- Opening Delimiter -

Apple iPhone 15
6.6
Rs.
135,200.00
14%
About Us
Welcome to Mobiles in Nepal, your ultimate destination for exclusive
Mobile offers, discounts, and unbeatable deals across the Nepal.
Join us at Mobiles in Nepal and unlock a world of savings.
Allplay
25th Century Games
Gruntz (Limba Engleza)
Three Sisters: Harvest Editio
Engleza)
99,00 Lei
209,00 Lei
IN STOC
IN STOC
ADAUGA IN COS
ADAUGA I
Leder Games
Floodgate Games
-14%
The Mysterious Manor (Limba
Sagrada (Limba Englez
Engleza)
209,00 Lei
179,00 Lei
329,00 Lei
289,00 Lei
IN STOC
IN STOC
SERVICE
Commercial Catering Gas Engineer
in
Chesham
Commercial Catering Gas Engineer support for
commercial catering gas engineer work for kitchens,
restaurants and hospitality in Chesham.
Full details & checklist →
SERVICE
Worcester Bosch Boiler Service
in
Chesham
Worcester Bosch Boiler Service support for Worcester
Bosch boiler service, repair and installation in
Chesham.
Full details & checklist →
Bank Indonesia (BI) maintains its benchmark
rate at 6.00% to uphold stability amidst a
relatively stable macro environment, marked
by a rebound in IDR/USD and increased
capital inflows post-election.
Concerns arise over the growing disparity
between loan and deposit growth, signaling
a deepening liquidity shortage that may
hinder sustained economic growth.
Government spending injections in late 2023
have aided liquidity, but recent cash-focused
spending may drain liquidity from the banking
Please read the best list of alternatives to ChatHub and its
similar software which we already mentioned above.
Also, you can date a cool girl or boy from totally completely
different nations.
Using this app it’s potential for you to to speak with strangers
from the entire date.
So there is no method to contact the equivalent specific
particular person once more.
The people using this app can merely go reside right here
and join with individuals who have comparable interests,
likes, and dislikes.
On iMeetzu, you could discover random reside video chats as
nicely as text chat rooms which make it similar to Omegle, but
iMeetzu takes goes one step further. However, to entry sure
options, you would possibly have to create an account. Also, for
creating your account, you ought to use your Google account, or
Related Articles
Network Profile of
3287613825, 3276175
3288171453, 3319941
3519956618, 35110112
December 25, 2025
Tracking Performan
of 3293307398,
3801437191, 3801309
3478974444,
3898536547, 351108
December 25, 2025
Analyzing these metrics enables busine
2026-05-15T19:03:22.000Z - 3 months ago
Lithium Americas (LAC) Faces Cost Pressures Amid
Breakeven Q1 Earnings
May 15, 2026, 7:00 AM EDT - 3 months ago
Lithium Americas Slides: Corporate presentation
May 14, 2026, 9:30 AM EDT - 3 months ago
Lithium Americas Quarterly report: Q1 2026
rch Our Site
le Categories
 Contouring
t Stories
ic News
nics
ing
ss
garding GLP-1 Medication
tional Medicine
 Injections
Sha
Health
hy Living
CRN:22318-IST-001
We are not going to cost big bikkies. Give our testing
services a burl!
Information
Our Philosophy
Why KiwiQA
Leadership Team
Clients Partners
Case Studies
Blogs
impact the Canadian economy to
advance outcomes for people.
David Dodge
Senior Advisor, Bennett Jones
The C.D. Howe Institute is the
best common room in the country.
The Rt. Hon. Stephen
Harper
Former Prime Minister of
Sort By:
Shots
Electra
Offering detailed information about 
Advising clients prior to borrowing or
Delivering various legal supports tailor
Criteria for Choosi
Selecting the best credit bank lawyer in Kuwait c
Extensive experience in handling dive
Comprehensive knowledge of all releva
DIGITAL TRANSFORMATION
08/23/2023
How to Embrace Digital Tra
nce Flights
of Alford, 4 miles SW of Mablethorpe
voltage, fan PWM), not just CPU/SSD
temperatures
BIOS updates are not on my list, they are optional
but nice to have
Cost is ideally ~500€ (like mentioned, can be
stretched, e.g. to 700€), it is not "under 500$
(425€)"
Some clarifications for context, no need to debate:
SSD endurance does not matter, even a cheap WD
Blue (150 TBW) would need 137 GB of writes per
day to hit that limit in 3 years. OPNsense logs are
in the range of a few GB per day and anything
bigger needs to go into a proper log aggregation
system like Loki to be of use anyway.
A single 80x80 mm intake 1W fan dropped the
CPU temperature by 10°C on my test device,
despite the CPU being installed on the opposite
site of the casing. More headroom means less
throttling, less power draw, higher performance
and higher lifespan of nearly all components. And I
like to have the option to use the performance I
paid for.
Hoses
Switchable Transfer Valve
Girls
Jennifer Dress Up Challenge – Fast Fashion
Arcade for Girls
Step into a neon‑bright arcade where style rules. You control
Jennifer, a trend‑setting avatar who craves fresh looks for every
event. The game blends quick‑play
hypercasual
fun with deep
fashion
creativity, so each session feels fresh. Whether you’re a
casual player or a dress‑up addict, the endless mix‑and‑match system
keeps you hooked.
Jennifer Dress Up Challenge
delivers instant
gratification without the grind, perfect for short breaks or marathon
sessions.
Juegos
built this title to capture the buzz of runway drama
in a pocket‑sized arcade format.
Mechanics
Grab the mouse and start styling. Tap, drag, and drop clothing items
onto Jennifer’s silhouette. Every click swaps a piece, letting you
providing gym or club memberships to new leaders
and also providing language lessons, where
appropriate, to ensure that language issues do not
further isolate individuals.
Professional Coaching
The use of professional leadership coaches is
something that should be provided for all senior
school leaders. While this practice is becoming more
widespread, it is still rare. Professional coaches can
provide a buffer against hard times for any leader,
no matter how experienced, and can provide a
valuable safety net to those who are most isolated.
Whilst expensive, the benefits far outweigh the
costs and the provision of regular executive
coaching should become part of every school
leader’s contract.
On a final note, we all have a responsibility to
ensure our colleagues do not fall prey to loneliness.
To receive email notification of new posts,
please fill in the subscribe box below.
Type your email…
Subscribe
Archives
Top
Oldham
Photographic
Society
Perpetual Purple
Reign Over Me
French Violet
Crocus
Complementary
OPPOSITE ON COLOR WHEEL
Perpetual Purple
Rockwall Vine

- Closing Delimiter -

* Exercise objective: What you hand back must match the records above exactly.

* Response for this exercise:
Apple iPhone 15
6.6
Rs.
135,200.00
14%
About Us
Welcome to Mobiles in Nepal, your ultimate destination for exclusive
Mobile offers, discounts, and unbeatable deals across the Nepal.
Join us at Mobiles in Nepal and unlock a world of savings.
Allplay
25th Century Games
Gruntz (Limba Engleza)
Three Sisters: Harvest Editio
Engleza)
99,00 Lei
209,00 Lei
IN STOC
IN STOC
ADAUGA IN COS
ADAUGA I
Leder Games
Floodgate Games
-14%
The Mysterious Manor (Limba
Sagrada (Limba Englez
Engleza)
209,00 Lei
179,00 Lei
329,00 Lei
289,00 Lei
IN STOC
IN STOC
SERVICE
Commercial Catering Gas Engineer
in
Chesham
Commercial Catering Gas Engineer support for
commercial catering gas engineer work for kitchens,
restaurants and hospitality in Chesham.
Full details & checklist →
SERVICE
Worcester Bosch Boiler Service
in
Chesham
Worcester Bosch Boiler Service support for Worcester
Bosch boiler service, repair and installation in
Chesham.
Full details & checklist →
Bank Indonesia (BI) maintains its benchmark
rate at 6.00% to uphold stability amidst a
relatively stable macro environment, marked
by a rebound in IDR/USD and increased
capital inflows post-election.
Concerns arise over the growing disparity
between loan and deposit growth, signaling
a deepening liquidity shortage that may
hinder sustained economic growth.
Government spending injections in late 2023
have aided liquidity, but recent cash-focused
spending may drain liquidity from the banking
Please read the best list of alternatives to ChatHub and its
similar software which we already mentioned above.
Also, you can date a cool girl or boy from totally completely
different nations.
Using this app it’s potential for you to to speak with strangers
from the entire date.
So there is no method to contact the equivalent specific
particular person once more.
The people using this app can merely go reside right here
and join with individuals who have comparable interests,
likes, and dislikes.
On iMeetzu, you could discover random reside video chats as
nicely as text chat rooms which make it similar to Omegle, but
iMeetzu takes goes one step further. However, to entry sure
options, you would possibly have to create an account. Also, for
creating your account, you ought to use your Google account, or
Related Articles
Network Profile of
3287613825, 3276175
3288171453, 3319941
3519956618, 35110112
December 25, 2025
Tracking Performan
of 3293307398,
3801437191, 3801309
3478974444,
3898536547, 351108
December 25, 2025
Analyzing these metrics enables busine
2026-05-15T19:03:22.000Z - 3 months ago
Lithium Americas (LAC) Faces Cost Pressures Amid
Breakeven Q1 Earnings
May 15, 2026, 7:00 AM EDT - 3 months ago
Lithium Americas Slides: Corporate presentation
May 14, 2026, 9:30 AM EDT - 3 months ago
Lithium Americas Quarterly report: Q1 2026
rch Our Site
le Categories
 Contouring
t Stories
ic News
nics
ing
ss
garding GLP-1 Medication
tional Medicine
 Injections
Sha
Health
hy Living
CRN:22318-IST-001
We are not going to cost big bikkies. Give our testing
services a burl!
Information
Our Philosophy
Why KiwiQA
Leadership Team
Clients Partners
Case Studies
Blogs
impact the Canadian economy to
advance outcomes for people.
David Dodge
Senior Advisor, Bennett Jones
The C.D. Howe Institute is the
best common room in the country.
The Rt. Hon. Stephen
Harper
Former Prime Minister of
Sort By:
Shots
Electra
Offering detailed information about 
Advising clients prior to borrowing or
Delivering various legal supports tailor
Criteria for Choosi
Selecting the best credit bank lawyer in Kuwait c
Extensive experience in handling dive
Comprehensive knowledge of all releva
DIGITAL TRANSFORMATION
08/23/2023
How to Embrace Digital Tra
nce Flights
of Alford, 4 miles SW of Mablethorpe
voltage, fan PWM), not just CPU/SSD
temperatures
BIOS updates are not on my list, they are optional
but nice to have
Cost is ideally ~500€ (like mentioned, can be
stretched, e.g. to 700€), it is not "under 500$
(425€)"
Some clarifications for context, no need to debate:
SSD endurance does not matter, even a cheap WD
Blue (150 TBW) would need 137 GB of writes per
day to hit that limit in 3 years. OPNsense logs are
in the range of a few GB per day and anything
bigger needs to go into a proper log aggregation
system like Loki to be of use anyway.
A single 80x80 mm intake 1W fan dropped the
CPU temperature by 10°C on my test device,
despite the CPU being installed on the opposite
site of the casing. More headroom means less
throttling, less power draw, higher performance
and higher lifespan of nearly all components. And I
like to have the option to use the performance I
paid for.
Hoses
Switchable Transfer Valve
Girls
Jennifer Dress Up Challenge – Fast Fashion
Arcade for Girls
Step into a neon‑bright arcade where style rules. You control
Jennifer, a trend‑setting avatar who craves fresh looks for every
event. The game blends quick‑play
hypercasual
fun with deep
fashion
creativity, so each session feels fresh. Whether you’re a
casual player or a dress‑up addict, the endless mix‑and‑match system
keeps you hooked.
Jennifer Dress Up Challenge
delivers instant
gratification without the grind, perfect for short breaks or marathon
sessions.
Juegos
built this title to capture the buzz of runway drama
in a pocket‑sized arcade format.
Mechanics
Grab the mouse and start styling. Tap, drag, and drop clothing items
onto Jennifer’s silhouette. Every click swaps a piece, letting you
providing gym or club memberships to new leaders
and also providing language lessons, where
appropriate, to ensure that language issues do not
further isolate individuals.
Professional Coaching
The use of professional leadership coaches is
something that should be provided for all senior
school leaders. While this practice is becoming more
widespread, it is still rare. Professional coaches can
provide a buffer against hard times for any leader,
no matter how experienced, and can provide a
valuable safety net to those who are most isolated.
Whilst expensive, the benefits far outweigh the
costs and the provision of regular executive
coaching should become part of every school
leader’s contract.
On a final note, we all have a responsibility to
ensure our colleagues do not fall prey to loneliness.
To receive email notification of new posts,
please fill in the subscribe box below.
Type your email…
Subscribe
Archives
Top
Oldham
Photographic
Society
Perpetual Purple
Reign Over Me
French Violet
Crocus
Complementary
OPPOSITE ON COLOR WHEEL
Perpetual Purple
Rockwall Vine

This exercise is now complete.